■ **BLOQUE DE TEXTO**:
+++
Esperar… no tengo tiempo de esperar, nadie lo tiene. Como lo canta Joan Baez en su admirable elegía To Bobby: “the time is short anda there is work to do”. Vuelvan a meditar el último capítulo de La Odisea y luego invoquen a Homero, a Saint Exupéry, al viejo hombre de Cuba para que les ayuden a templar el arco de Ulises.
+++
[Entradas guardadas]
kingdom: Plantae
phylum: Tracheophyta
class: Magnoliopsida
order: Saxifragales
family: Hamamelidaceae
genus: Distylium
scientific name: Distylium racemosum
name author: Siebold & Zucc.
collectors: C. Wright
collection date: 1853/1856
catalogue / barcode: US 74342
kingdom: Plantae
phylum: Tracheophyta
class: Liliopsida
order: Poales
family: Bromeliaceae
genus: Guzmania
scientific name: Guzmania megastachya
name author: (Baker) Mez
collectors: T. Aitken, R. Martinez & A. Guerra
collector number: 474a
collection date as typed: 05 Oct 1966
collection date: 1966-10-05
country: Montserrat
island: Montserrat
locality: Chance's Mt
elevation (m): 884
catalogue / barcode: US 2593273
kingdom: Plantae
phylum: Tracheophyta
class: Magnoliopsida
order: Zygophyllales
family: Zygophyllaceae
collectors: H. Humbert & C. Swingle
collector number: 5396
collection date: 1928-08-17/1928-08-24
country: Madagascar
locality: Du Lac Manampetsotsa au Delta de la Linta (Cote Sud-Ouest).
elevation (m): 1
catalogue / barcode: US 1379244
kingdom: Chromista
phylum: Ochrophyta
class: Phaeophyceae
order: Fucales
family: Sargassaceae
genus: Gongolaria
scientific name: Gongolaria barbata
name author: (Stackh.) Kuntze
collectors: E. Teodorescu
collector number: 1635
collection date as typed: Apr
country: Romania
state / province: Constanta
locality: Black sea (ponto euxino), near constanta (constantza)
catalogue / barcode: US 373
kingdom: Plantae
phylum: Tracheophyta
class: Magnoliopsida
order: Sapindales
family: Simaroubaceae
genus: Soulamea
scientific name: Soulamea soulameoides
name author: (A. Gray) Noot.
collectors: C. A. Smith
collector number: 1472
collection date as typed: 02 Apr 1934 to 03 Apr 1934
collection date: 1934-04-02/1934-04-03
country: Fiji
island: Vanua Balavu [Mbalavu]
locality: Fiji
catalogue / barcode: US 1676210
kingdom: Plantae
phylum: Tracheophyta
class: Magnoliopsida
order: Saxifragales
+++
■ **PROBLEMAS POR RESOLVER**:
a - Repite sin cambios el fragmento del bloque de texto que abre con las palabras que contienen "Esperar… no tengo" y cierra con "arco de Ulises.".
b - Responde estas preguntas sobre el bloque de texto:
(i) ¿Quién canta la elegía To Bobby?
(ii) ¿Qué capítulo de La Odisea se pide volver a meditar?
(iii) ¿De quién es el arco que se pide ayuda para templar?

■ **RESPUESTAS POR TAREA**:
a -
Esperar… no tengo tiempo de esperar, nadie lo tiene. Como lo canta Joan Baez en su admirable elegía To Bobby: “the time is short anda there is work to do”. Vuelvan a meditar el último capítulo de La Odisea y luego invoquen a Homero, a Saint Exupéry, al viejo hombre de Cuba para que les ayuden a templar el arco de Ulises.

b -
(i) Joan Baez.
(ii) El último.
(iii) De Ulises.